Lasting for two years and with no early repayment charge, the product offers a flexible, competitive rate, which also gives the freedom to move on to a fixed-rate mortgage as the market is hoped to balance out in the coming months and years.
It is expected that there will be more variable rate product options appearing in the coming months, so here’s a quick explainer of how the tracker product works, what it means for landlords and why it is the right thing for lenders to embrace them.
What is a tracker mortgage?
A variable rate tracker mortgage is one where the interest rate you pay is linked to the Bank of England Base Rate (BBR) and therefore is liable to change, either up or down when the base rate changes. .
With our tracker mortgage, the ‘tracked’ rate tracks or follows the BBR plus a notional rate of 2.39%, or 2.29% for our EPiC green mortgage.
What this means is that during the two-year lifetime of the tracker mortgage a landlord’s monthly interest rate could go up or down affecting how much the monthly mortgage payments will be, depending on the BBR’s response to market conditions.

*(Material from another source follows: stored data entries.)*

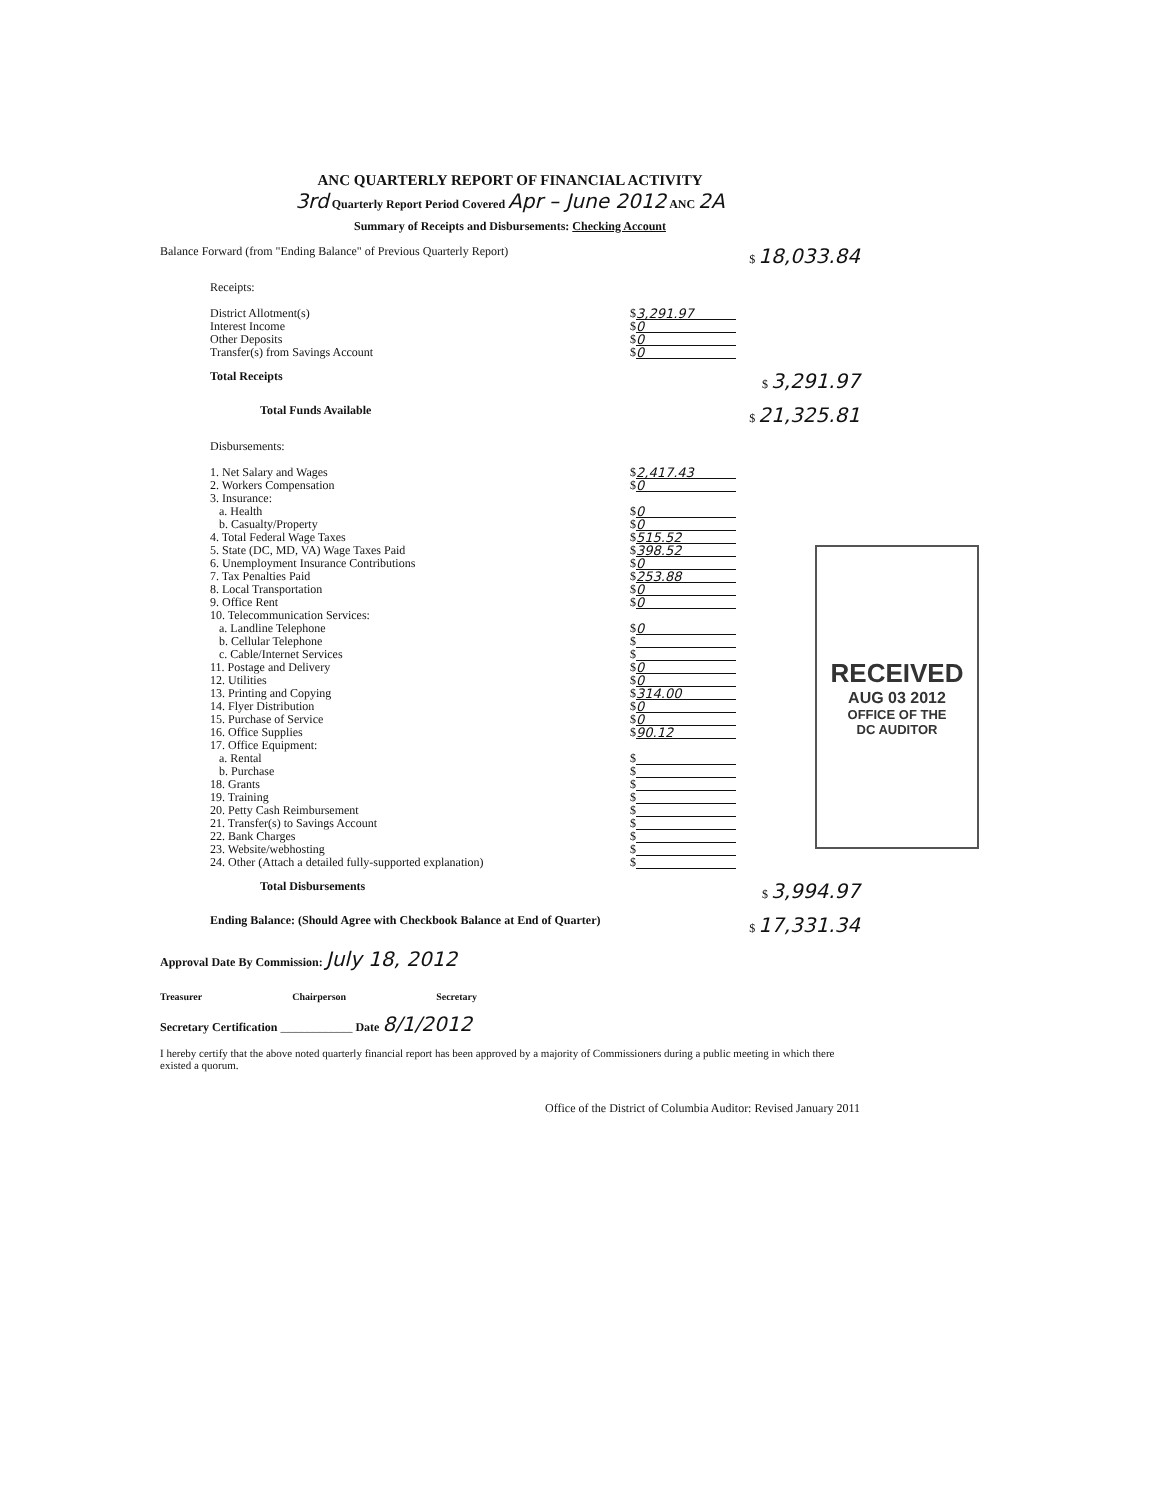ANC QUARTERLY REPORT OF FINANCIAL ACTIVITY
3rd Quarterly Report Period Covered Apr – June 2012 ANC 2A
Summary of Receipts and Disbursements: Checking Account
Balance Forward (from "Ending Balance" of Previous Quarterly Report) $ 18,033.84
Receipts:
District Allotment(s) $ 3,291.97
Interest Income $ 0
Other Deposits $ 0
Transfer(s) from Savings Account $ 0
Total Receipts $ 3,291.97
Total Funds Available $ 21,325.81
Disbursements:
1. Net Salary and Wages $ 2,417.43
2. Workers Compensation $ 0
3. Insurance:
a. Health $ 0
b. Casualty/Property $ 0
4. Total Federal Wage Taxes $ 515.52
5. State (DC, MD, VA) Wage Taxes Paid $ 398.52
6. Unemployment Insurance Contributions $ 0
7. Tax Penalties Paid $ 253.88
8. Local Transportation $ 0
9. Office Rent $ 0
10. Telecommunication Services:
a. Landline Telephone $ 0
b. Cellular Telephone $
c. Cable/Internet Services $
11. Postage and Delivery $ 0
12. Utilities $ 0
13. Printing and Copying $ 314.00
14. Flyer Distribution $ 0
15. Purchase of Service $ 0
16. Office Supplies $ 90.12
17. Office Equipment:
a. Rental $
b. Purchase $
18. Grants $
19. Training $
20. Petty Cash Reimbursement $
21. Transfer(s) to Savings Account $
22. Bank Charges $
23. Website/webhosting $
24. Other (Attach a detailed fully-supported explanation) $
Total Disbursements $ 3,994.97
Ending Balance: (Should Agree with Checkbook Balance at End of Quarter) $ 17,331.34
Approval Date By Commission: July 18, 2012
Treasurer Chairperson Secretary
Secretary Certification ____________ Date 8/1/2012
I hereby certify that the above noted quarterly financial report has been approved by a majority of Commissioners during a public meeting in which there existed a quorum.
Office of the District of Columbia Auditor: Revised January 2011
RECEIVED
AUG 03 2012
OFFICE OF THE
DC AUDITOR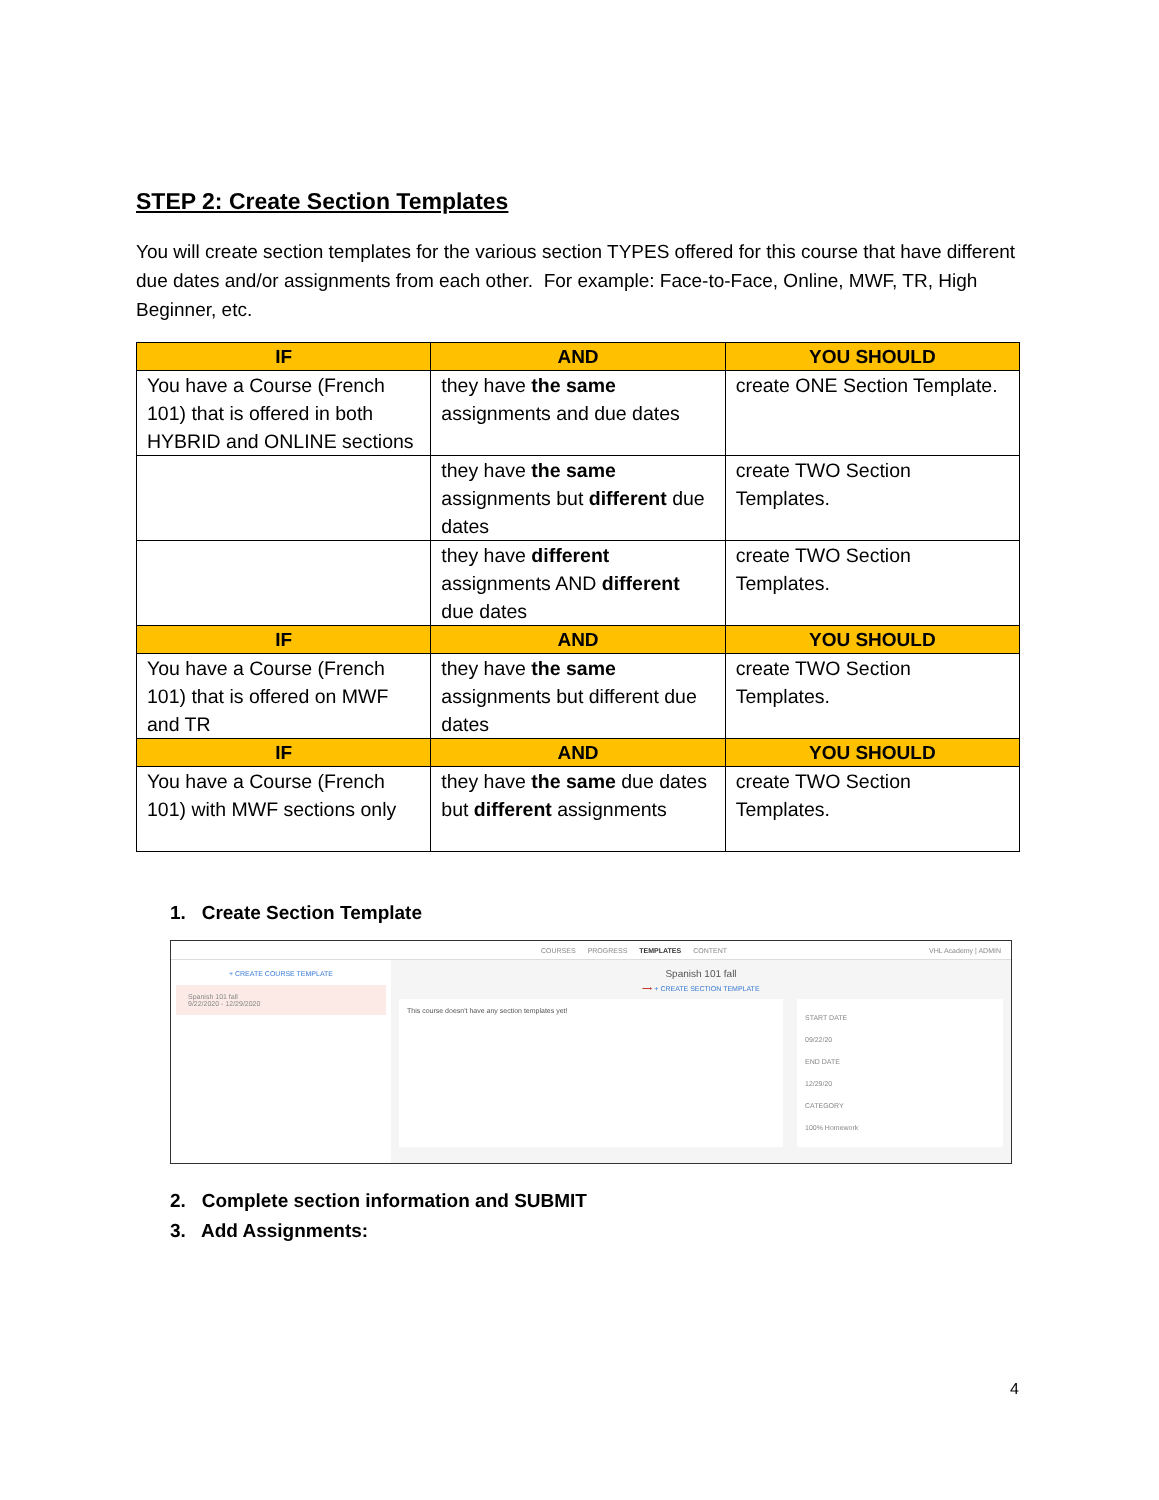STEP 2: Create Section Templates
You will create section templates for the various section TYPES offered for this course that have different due dates and/or assignments from each other. For example: Face-to-Face, Online, MWF, TR, High Beginner, etc.
| IF | AND | YOU SHOULD |
| --- | --- | --- |
| You have a Course (French 101) that is offered in both HYBRID and ONLINE sections | they have the same assignments and due dates | create ONE Section Template. |
| | they have the same assignments but different due dates | create TWO Section Templates. |
| | they have different assignments AND different due dates | create TWO Section Templates. |
| IF | AND | YOU SHOULD |
| You have a Course (French 101) that is offered on MWF and TR | they have the same assignments but different due dates | create TWO Section Templates. |
| IF | AND | YOU SHOULD |
| You have a Course (French 101) with MWF sections only | they have the same due dates but different assignments | create TWO Section Templates. |
1. Create Section Template
COURSES PROGRESS TEMPLATES CONTENT VHL Academy | ADMIN
+ CREATE COURSE TEMPLATE
Spanish 101 fall
9/22/2020 - 12/29/2020
Spanish 101 fall
⟶ + CREATE SECTION TEMPLATE
This course doesn't have any section templates yet!
START DATE
09/22/20
END DATE
12/29/20
CATEGORY
100% Homework
2. Complete section information and SUBMIT
3. Add Assignments:
4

What are the benefits right now?
The bulk of lenders have withdrawn their 2-year fixed products, and all of them have been forced to raise rates in a response to the current market uncertainty.
What this means is your landlord clients looking to purchase or remortgage face the unenviable task of choosing between higher rate 5- and 7-year fixes.
A tracker can be used as a short-term solution, and if there are no ERCs it is a means to purchase or remortgage in the current environment without tying your clients down to a long-term high rate with exit penalties.
Why are lenders embracing them now?
Put simply this offers you and your clients flexibility and options as we navigate the current environment.
While everyone is paying higher rates than they were 12, or even 6, months ago, a tracker mortgage product is designed with the expectation that rates will go down as the market corrects itself.
Without tying customers in for long terms either, it enables landlords the flexibility to choose a longer-term fixed mortgage solution at a time when the rates suit their needs.